We do not merely ask for contributions on how African intellectual traditions circulate across different ethical, disciplinary, and geographical contexts and boundaries. We encourage proposals that explore what productive engagements can be forged at the point where such traditions are no longer transferable, or their limits of translatability become evident. And
we seek contributions that enlarge our understanding of what counts as “African intellectual traditions,” archives, and modes of knowledge production including engagements with texts – oral, manuscript or print – and archives of local thought and commentaries produced outside the literary or academic mainstream. This is also a call for revisiting the neglected contributions of African women, as many scholarly approaches still too often ignore their significance as thinkers, makers, and dreamers.

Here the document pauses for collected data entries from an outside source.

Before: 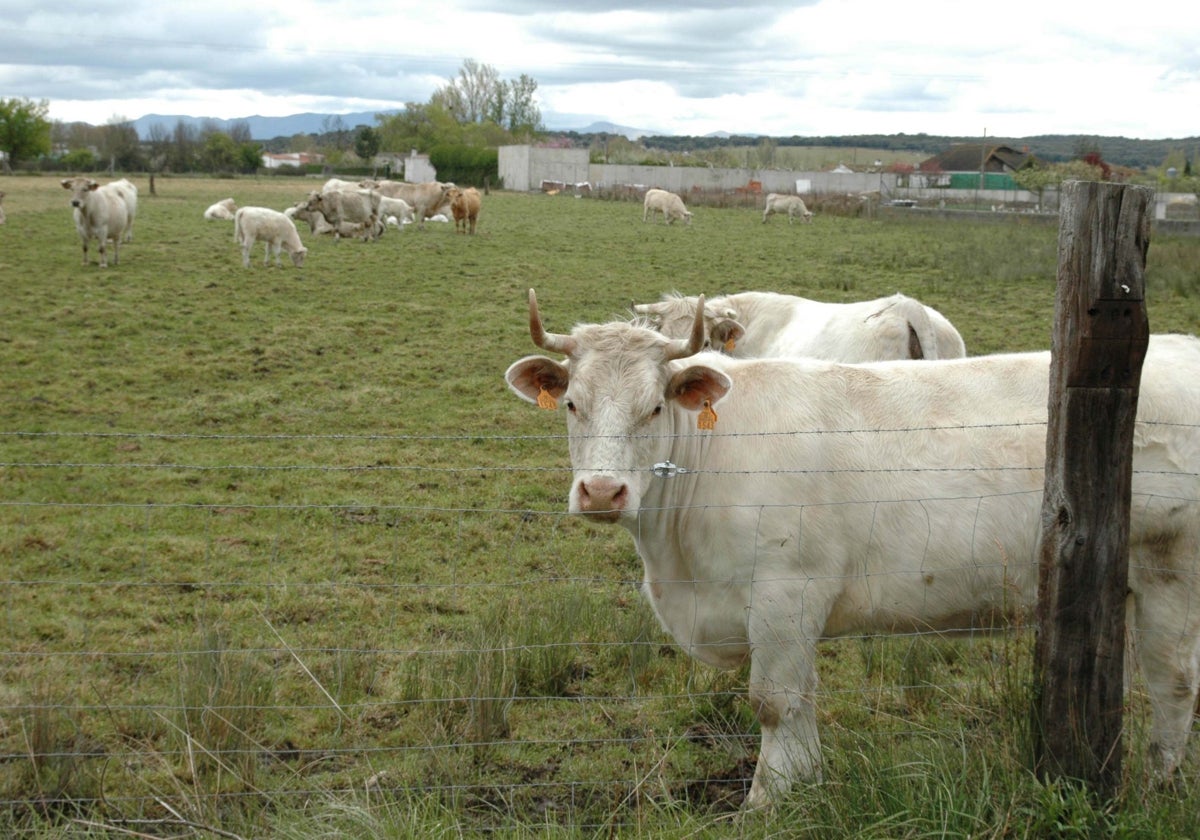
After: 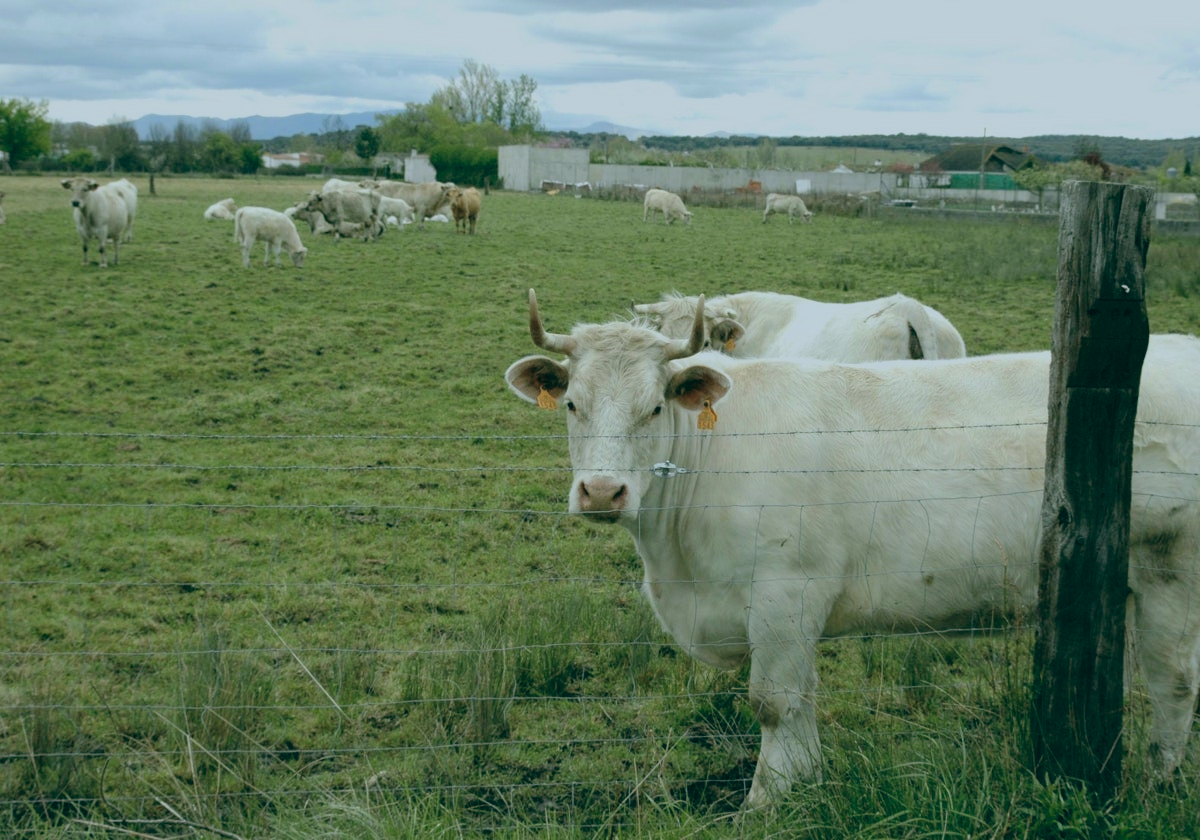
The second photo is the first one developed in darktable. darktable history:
filmic rgb: black relative exposure -7.65 EV, white relative exposure 4.56 EV, hardness 3.61, color science v6 (2022)
color balance: lift [1.005, 0.99, 1.007, 1.01], gamma [1, 1.034, 1.032, 0.966], gain [0.873, 1.055, 1.067, 0.933]
white balance: red 0.926, green 1.003, blue 1.133
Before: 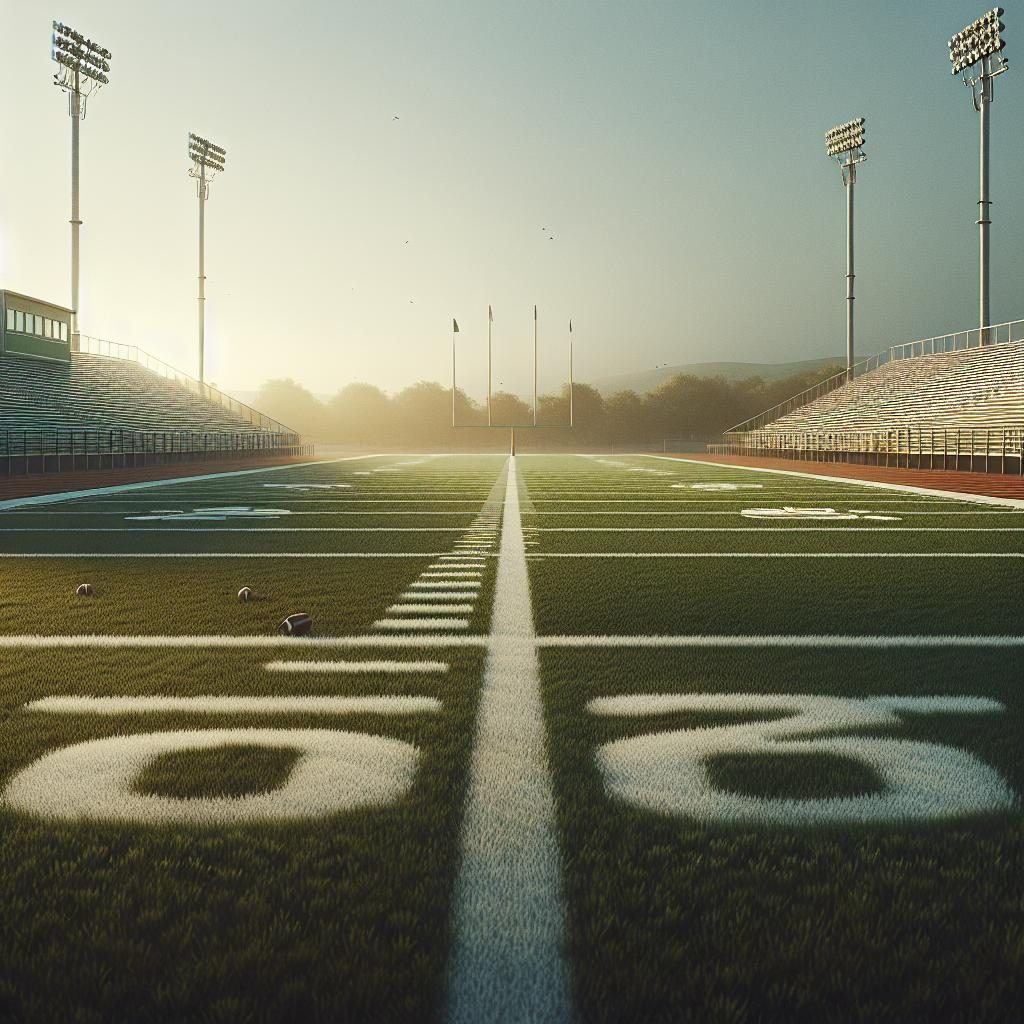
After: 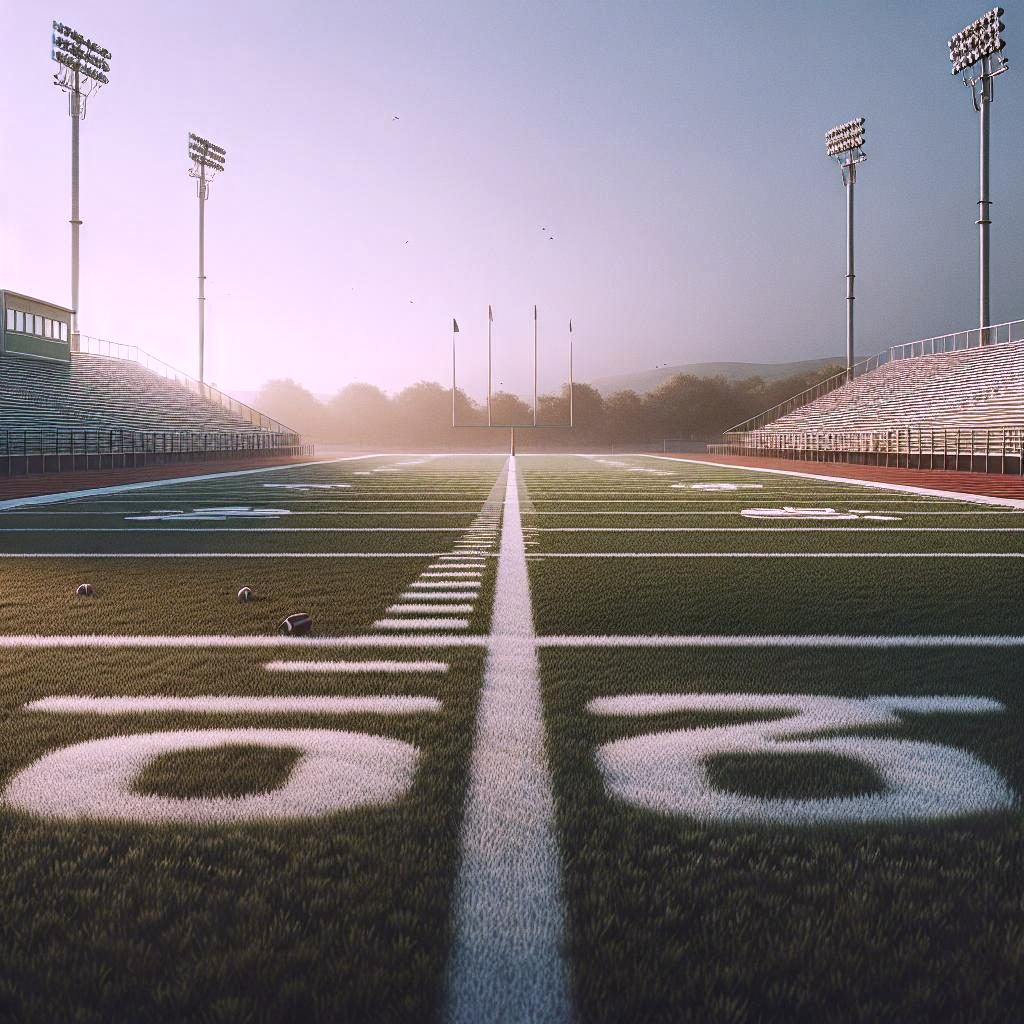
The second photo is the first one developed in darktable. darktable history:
color correction: highlights a* 15.03, highlights b* -25.07
local contrast: on, module defaults
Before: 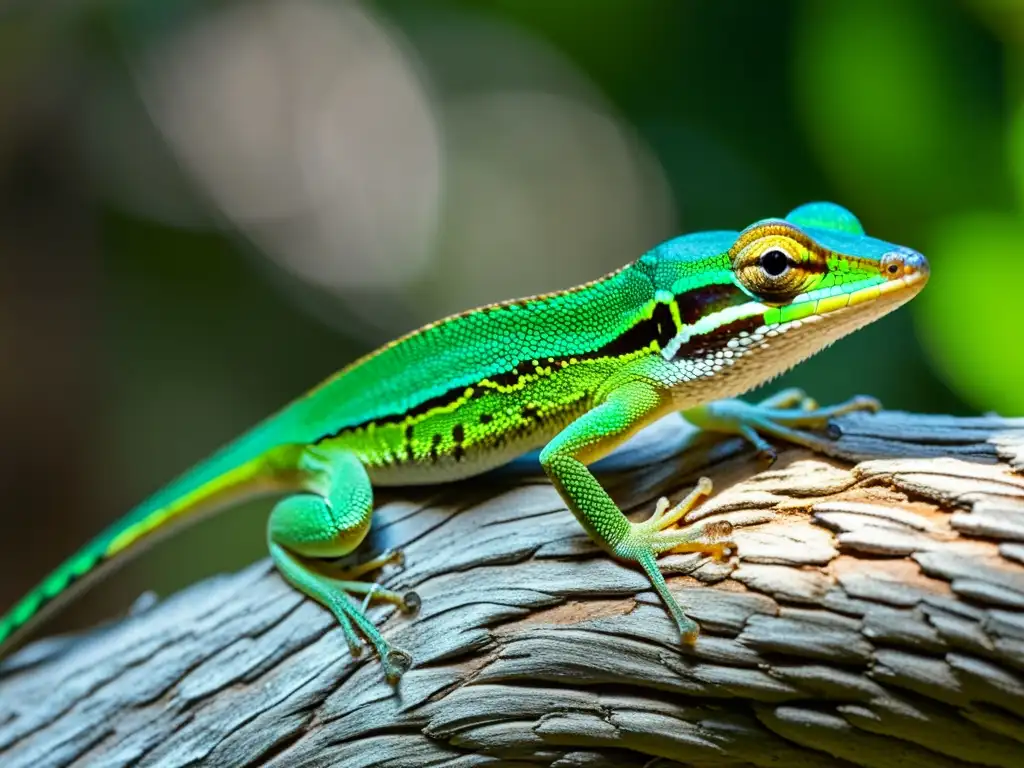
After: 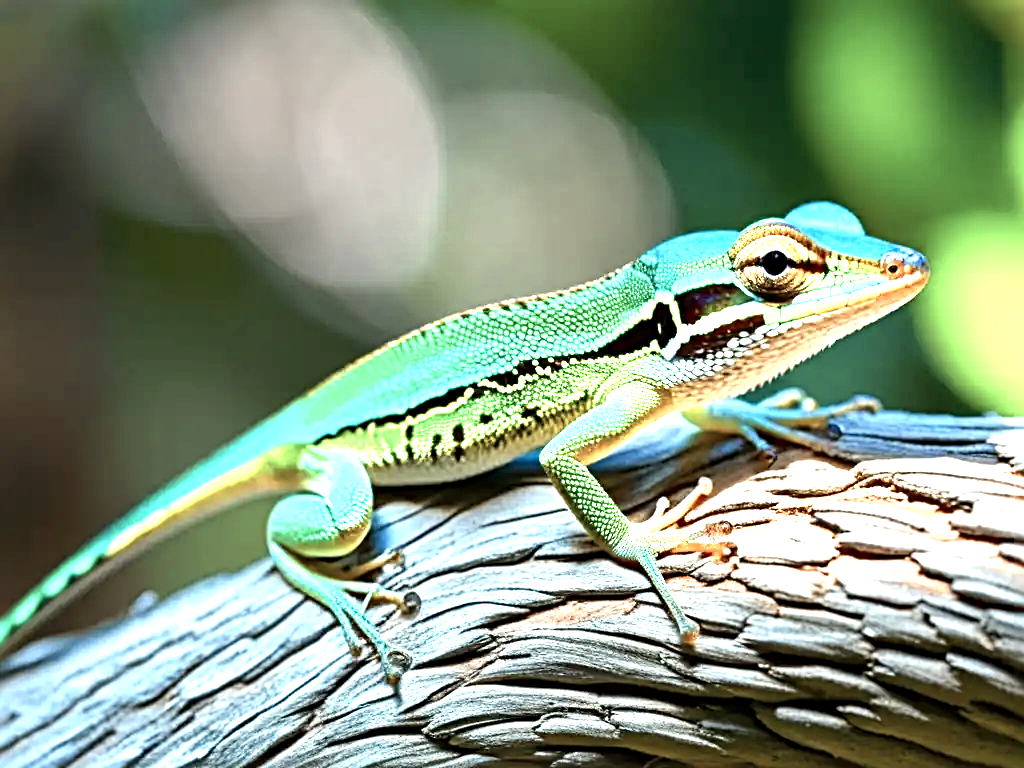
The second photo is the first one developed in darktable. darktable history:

It is striking to notice how the need to account for the challenges of Africa in the 21st century has resulted in recent years in repeated returns towards earlier histories of political struggles on the continent, with scholars returning to the legacy of African thinkers and activists who offered visions of liberation and transcended the colonial order by imagining worlds rooted in solidarity, self-determination, and radical transformation. We invite papers that examine the circulation and reinterpretation of these “canonical” thinkers and their changing reception in everyday life, popular culture, street art, and social media networks. Recent reappraisals of critical voices from the past are not limited to political leaders; they also encompass the work of African scholars whose voices were previously neglected within the canon of African studies. There is a growing movement to reclaim the contributions of these scholars, from established academics whose ideas travelled internationally, to those who have worked in more localized, non-institutional contexts. We invite participants to reflect on how to further sharpen our methodological and conceptual approaches in ways that make possible engagements with figures whose works and ideas complicate the universalizing frameworks imposed by established academic paradigms.
African studies create the possibility to embrace diverse ways of knowing, and resist the essentialization of African experiences through narrow, externally imposed lenses. This requires crossing multiple boundaries: disciplinary, geographical, and epistemological. What are the new archives emerging from these crossings? Which marginalized, forgotten, and poorly understood authors and thinkers are being recentered? And which kinds of conceptual reframing remain to be done?